Due diligence in fundraising is the method that fundraising teams use to vet potential donors. This allows nonprofits to identify the potential risks that could affect their mission or image. It aids them in deciding whether or not to pursue a certain opportunity. In the age of the internet, devastating revelations can be shared quickly and can cause lasting damage. A fundraising team should be able identify and investigate any potential risks that might arise. Otherwise they could be embarrassed by their organization and wasting valuable resources, such as time of staff and donations.
Investors who are conducting due diligence on your startup will want be aware of how long-lasting the company’s operations are. This includes examining sales as well as the top management team, and HR procedures. Investors frequently conduct inspections on-site to observe the working environment and business culture.
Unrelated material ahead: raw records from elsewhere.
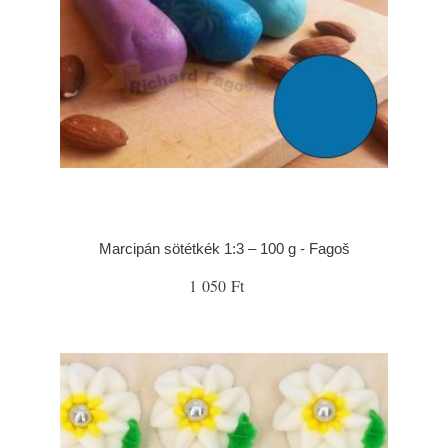
Marcipán sötétkék 1:3 – 100 g - Fagoš
1 050 Ft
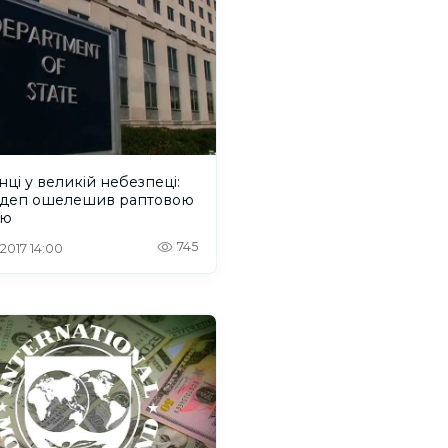
нці у великій небезпеці:
деп ошелешив раптовою
ою
745
 2017 14:00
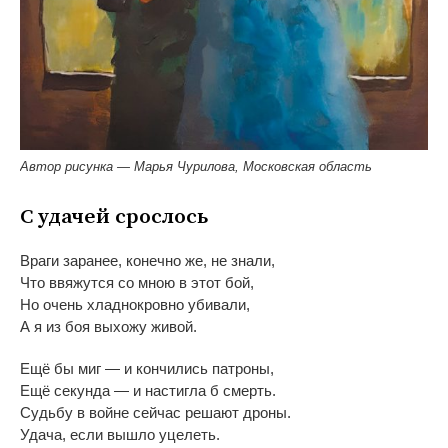
Автор рисунка — Марья Чурилова, Московская область
С
удачей срослось
Враги заранее, конечно
же, не
знали,
Что ввяжутся со
мною в
этот бой,
Но
очень хладнокровно убивали,
А
я
из
боя выхожу живой.
Ещё
бы миг
—
и
кончились патроны,
Ещё секунда
—
и
настигла
б смерть.
Судьбу в
войне сейчас решают дроны.
Удача, если вышло уцелеть.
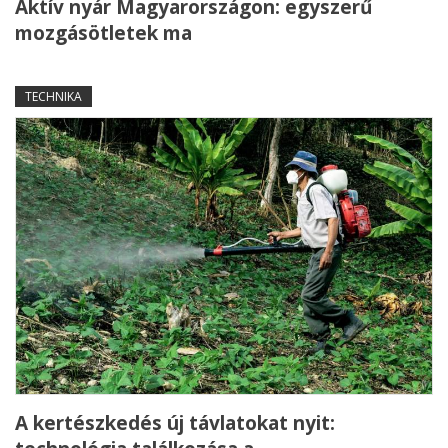
Aktív nyár Magyarországon: egyszerű
mozgásötletek ma
TECHNIKA
A kertészkedés új távlatokat nyit:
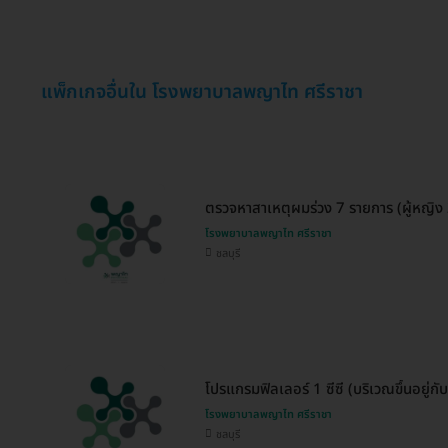
แพ็กเกจอื่นใน โรงพยาบาลพญาไท ศรีราชา
ตรวจหาสาเหตุผมร่วง 7 รายการ (ผู้หญิง 2
โรงพยาบาลพญาไท ศรีราชา
ชลบุรี
โปรแกรมฟิลเลอร์ 1 ซีซี (บริเวณขึ้นอยู่ก
โรงพยาบาลพญาไท ศรีราชา
ชลบุรี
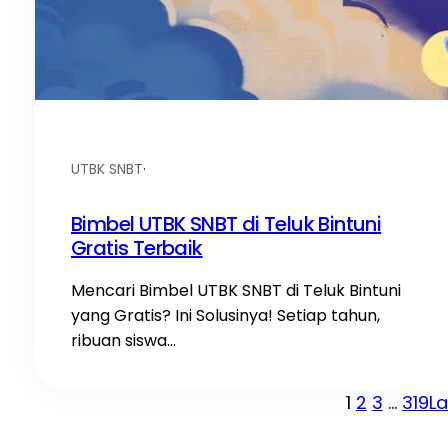
UTBK SNBT
·
Bimbel UTBK SNBT di Teluk Bintuni
Gratis Terbaik
Mencari Bimbel UTBK SNBT di Teluk Bintuni
yang Gratis? Ini Solusinya! Setiap tahun,
ribuan siswa…
1
2
3
…
319
L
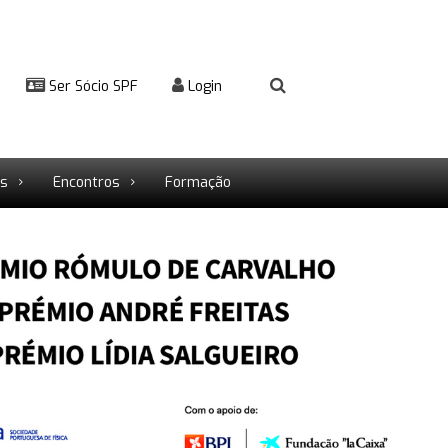
Ser Sócio SPF
Login
rs
Encontros
Formação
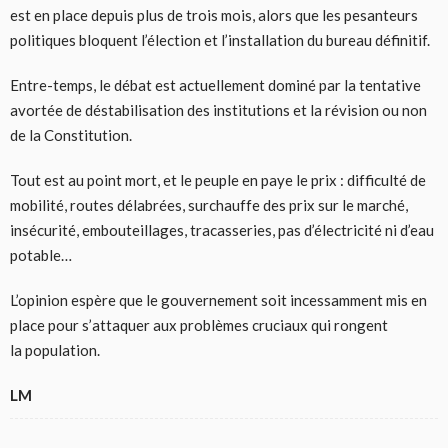
est en place depuis plus de trois mois, alors que les pesanteurs
politiques bloquent l’élection et l’installation du bureau définitif.
Entre-temps, le débat est actuellement dominé par la tentative
avortée de déstabilisation des institutions et la révision ou non
de la Constitution.
Tout est au point mort, et le peuple en paye le prix : difficulté de
mobilité, routes délabrées, surchauffe des prix sur le marché,
insécurité, embouteillages, tracasseries, pas d’électricité ni d’eau
potable…
L’opinion espère que le gouvernement soit incessamment mis en
place pour s’attaquer aux problèmes cruciaux qui rongent
la population.
LM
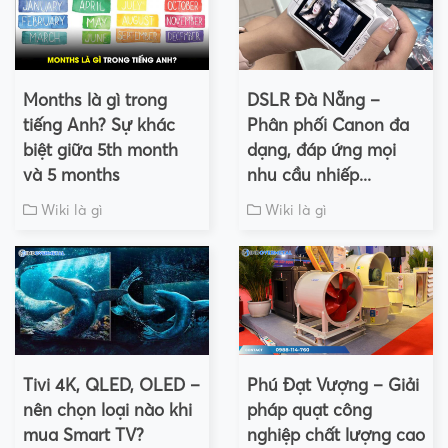
Months là gì trong
DSLR Đà Nẵng –
tiếng Anh? Sự khác
Phân phối Canon đa
biệt giữa 5th month
dạng, đáp ứng mọi
và 5 months
nhu cầu nhiếp...
Wiki là gì
Wiki là gì
Tivi 4K, QLED, OLED –
Phú Đạt Vượng – Giải
nên chọn loại nào khi
pháp quạt công
mua Smart TV?
nghiệp chất lượng cao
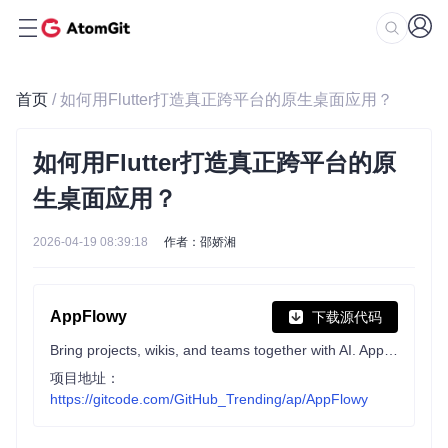
首页
/ 如何用Flutter打造真正跨平台的原生桌面应用？
如何用Flutter打造真正跨平台的原
生桌面应用？
2026-04-19 08:39:18
作者：邵娇湘
AppFlowy
下载源代码
Bring projects, wikis, and teams together with AI. AppFlowy is the AI collaborative workspace where you achieve more without losing control of your data. The leading open source Notion alternative.
项目地址：
https://gitcode.com/GitHub_Trending/ap/AppFlowy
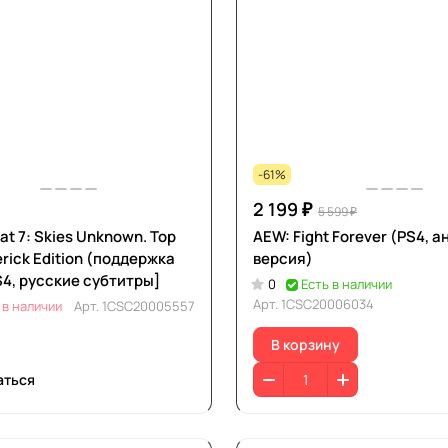
-61%
2 199 ₽
5 599 ₽
t 7: Skies Unknown. Top
AEW: Fight Forever (PS4, 
rick Edition (поддержка
версия)
S4, русские субтитры]
0
Есть в наличии
Арт.
1CSC20006034
 в наличии
Арт.
1CSC20005557
В корзину
аться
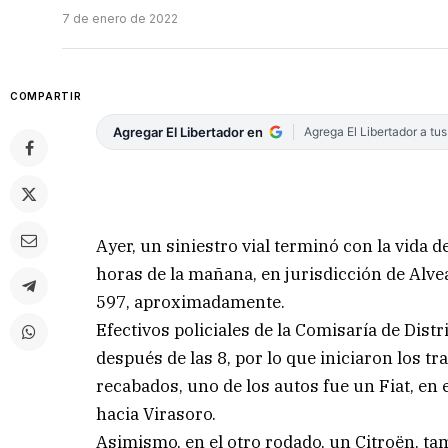
7 de enero de 2022
COMPARTIR
Agregar El Libertador en
Agrega El Libertador a tu
Ayer, un siniestro vial terminó con la vida
horas de la mañana, en jurisdicción de Alvea
597, aproximadamente.
Efectivos policiales de la Comisaría de Dist
después de las 8, por lo que iniciaron los t
recabados, uno de los autos fue un Fiat, en
hacia Virasoro.
Asimismo, en el otro rodado, un Citroën, ta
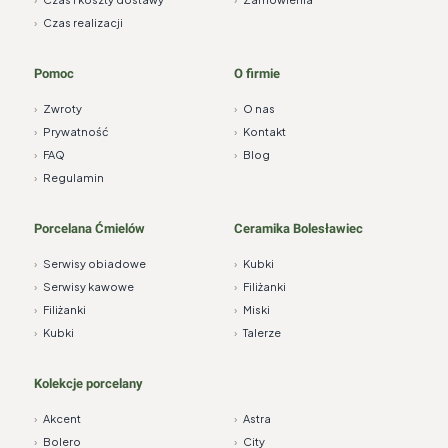
›
Czas realizacji
Pomoc
O firmie
›
Zwroty
›
O nas
›
Prywatność
›
Kontakt
›
FAQ
›
Blog
›
Regulamin
Porcelana Ćmielów
Ceramika Bolesławiec
›
Serwisy obiadowe
›
Kubki
›
Serwisy kawowe
›
Filiżanki
›
Filiżanki
›
Miski
›
Kubki
›
Talerze
Kolekcje porcelany
›
Akcent
›
Astra
›
Bolero
›
City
It is vital to make sure you are following the correct funding procedure as delays could affect your fundraising goals and lead to the loss of investor confidence in your startup. Make sure you have an organized and consistent policy involving deadlines for decisions, workflows, contacts and communication outreach plan for your team.
The tools you use to screen donors should be able to automatically search across various online sources and confirm identities, affiliations, and interests. This can save time and effort and provide complete reports that you can easily duplicate. It is also good to establish a list of red flags or triggers that your team must look for when examining potential clients. This could include things such as foreign prospects, unsubstantiated sources of wealth, a history of criminal activities or scandals and solicitations over an amount of money (including the naming of gifts).